私的なことだが、私の妻は数年前にクリスチャンになった。そしてそれ以来、キリスト教が家庭内に入ってくることになった。

私自身は無宗教で、当時は随分反発した。しかし今となっては、視野を広げるきっかけをくれた妻に感謝している。

昔の私は、人生は自分の努力で切り開くものだと思っていた。努力は必ず報われると思っていたし、必要なものは何でも努力して獲得するべきで、たとえ才能がなくても努力で補えば良いのだと思っていた。「自分には才能がない」などというのは努力が足りない人間の発言だと思っていたし、努力すれば目標は必ず達成できると思っていた。

こうした考え方は、私が受験という文化の中で育ってきたことと関係しているのかもしれない。

クリスチャンの考え方は違う。

才能は、神様がくれたギフト(賜物)。
全ての人には、神様から与えられた使命がある。
人生は、神様が導いてくださる。

それまでの私の考え方と真逆である。「そんな無責任なことでどうすんねん、自分で頑張れよ」と妻に喰ってかかったこともある。

しかし時が経つにつれ、私のほうが少しずつ変わってきた。

ちょうどその頃はドラムのDVDを出版して自分の知識を出し切った時期で、身体の動きを分析したり、それを言葉で説明したりすることに息切れし、疲れ果てていた。自分なりに言葉を駆使して理論を積み上げてはいたが、その延長線上に開けた世界が見えてこなかったのだ。

「人智を超えたものを認めなければ、先に進めないのではないか?」

そんなことを考えている私の横で、妻が聖書を読んでいる。これも何かの巡り合わせだったのだろう。

また、ちょうど同じ頃に日野晃先生とお会いする機会を得たことは本当に大きかった。先生が私と正面から向き合い「とにかく考えていることを全部出し切ったら良い。そうすれば次が見えてくる」と言葉をかけてくださったことで、私は本当に勇気を頂いた。先生からは、現在も多くのことを学ばせて頂いている。

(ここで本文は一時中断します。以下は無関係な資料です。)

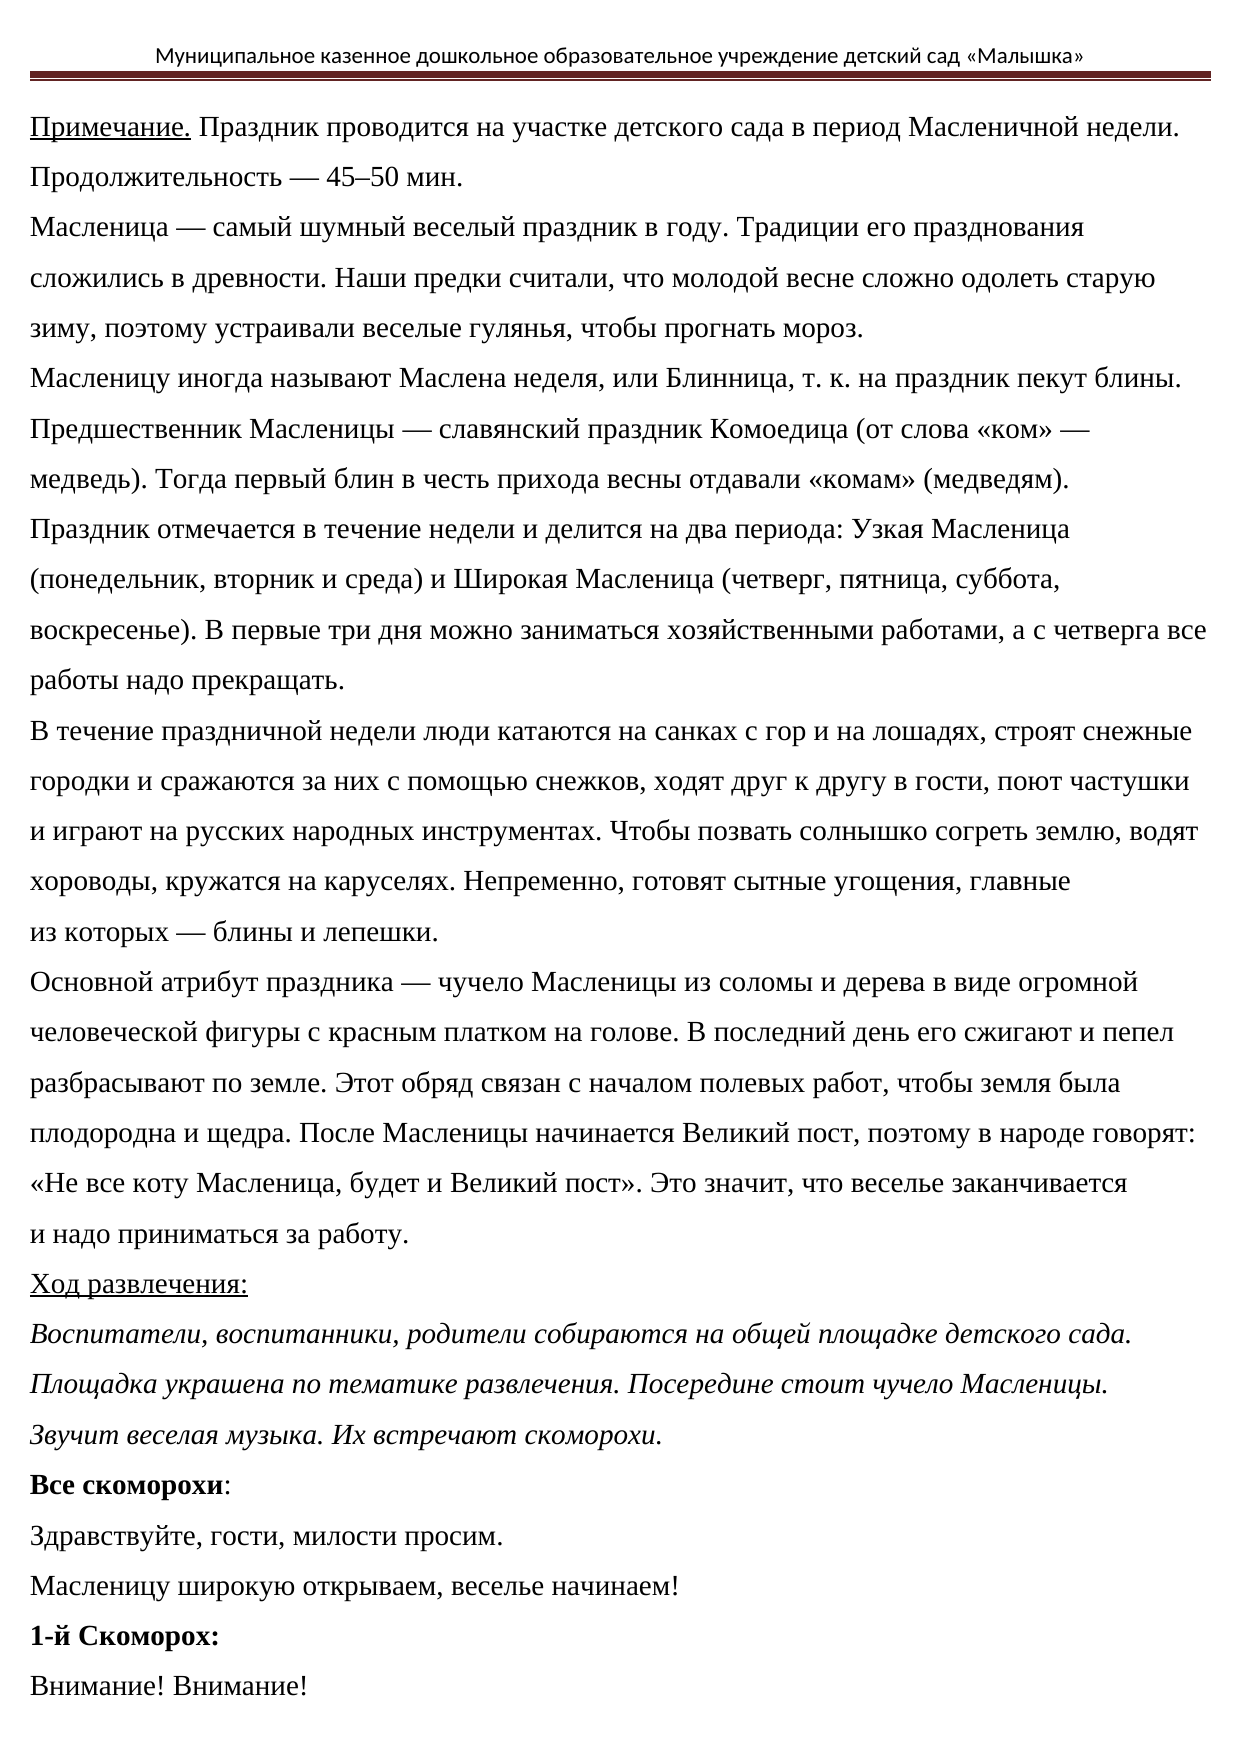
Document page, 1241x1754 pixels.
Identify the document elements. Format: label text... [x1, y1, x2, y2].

text Внимание! Внимание! [29, 1668, 1211, 1702]
text Здравствуйте, гости, милости просим. Масленицу широкую открываем, веселье начинаем! [29, 1518, 1211, 1601]
text Праздник отмечается в течение недели и делится на два периода: Узкая Масленица (понедельник, вторник и среда) и Широкая Масленица (четверг, пятница, суббота, воскресенье). В первые три дня можно заниматься хозяйственными работами, а с четверга все работы надо прекращать. [29, 511, 1211, 696]
text Все скоморохи: [29, 1467, 1211, 1501]
text Масленица — самый шумный веселый праздник в году. Традиции его празднования сложились в древности. Наши предки считали, что молодой весне сложно одолеть старую зиму, поэтому устраивали веселые гулянья, чтобы прогнать мороз. [29, 209, 1211, 344]
text Воспитатели, воспитанники, родители собираются на общей площадке детского сада. Площадка украшена по тематике развлечения. Посередине стоит чучело Масленицы. Звучит веселая музыка. Их встречают скоморохи. [29, 1316, 1211, 1451]
text Примечание. Праздник проводится на участке детского сада в период Масленичной недели. Продолжительность — 45–50 мин. [29, 109, 1211, 193]
text 1-й Скоморох: [29, 1618, 1211, 1652]
text Основной атрибут праздника — чучело Масленицы из соломы и дерева в виде огромной человеческой фигуры с красным платком на голове. В последний день его сжигают и пепел разбрасывают по земле. Этот обряд связан с началом полевых работ, чтобы земля была плодородна и щедра. После Масленицы начинается Великий пост, поэтому в народе говорят: «Не все коту Масленица, будет и Великий пост». Это значит, что веселье заканчивается и надо приниматься за работу. [29, 964, 1211, 1249]
text Ход развлечения: [29, 1266, 1211, 1299]
text Масленицу иногда называют Маслена неделя, или Блинница, т. к. на праздник пекут блины. Предшественник Масленицы — славянский праздник Комоедица (от слова «ком» — медведь). Тогда первый блин в честь прихода весны отдавали «комам» (медведям). [29, 360, 1211, 494]
text В течение праздничной недели люди катаются на санках с гор и на лошадях, строят снежные городки и сражаются за них с помощью снежков, ходят друг к другу в гости, поют частушки и играют на русских народных инструментах. Чтобы позвать солнышко согреть землю, водят хороводы, кружатся на каруселях. Непременно, готовят сытные угощения, главные из которых — блины и лепешки. [29, 713, 1211, 947]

目に見える現象を追いかけているだけでは、私が知りたいことは見えてこない。人と人が出会う不思議、出来事が起こる偶然(必然)の不思議。論理的に説明できないものはいくらでもある。意識や思考によって身体が変化することも、論理を超えている。

そういう領域のことを自分の血肉にしようと思ったら、論理に縛られていてはダメだ。だから私は、人智を超えたものを完全に認めることにした。そして今は「神様」というのも悪くないと思っている。

とはいえ、私にとっての神様は「宇宙の法則」というのに近く、聖書に書いてある神様とは違う。そのあたりは妻とはまだ相容れないが、私にとってはどちらでも良い。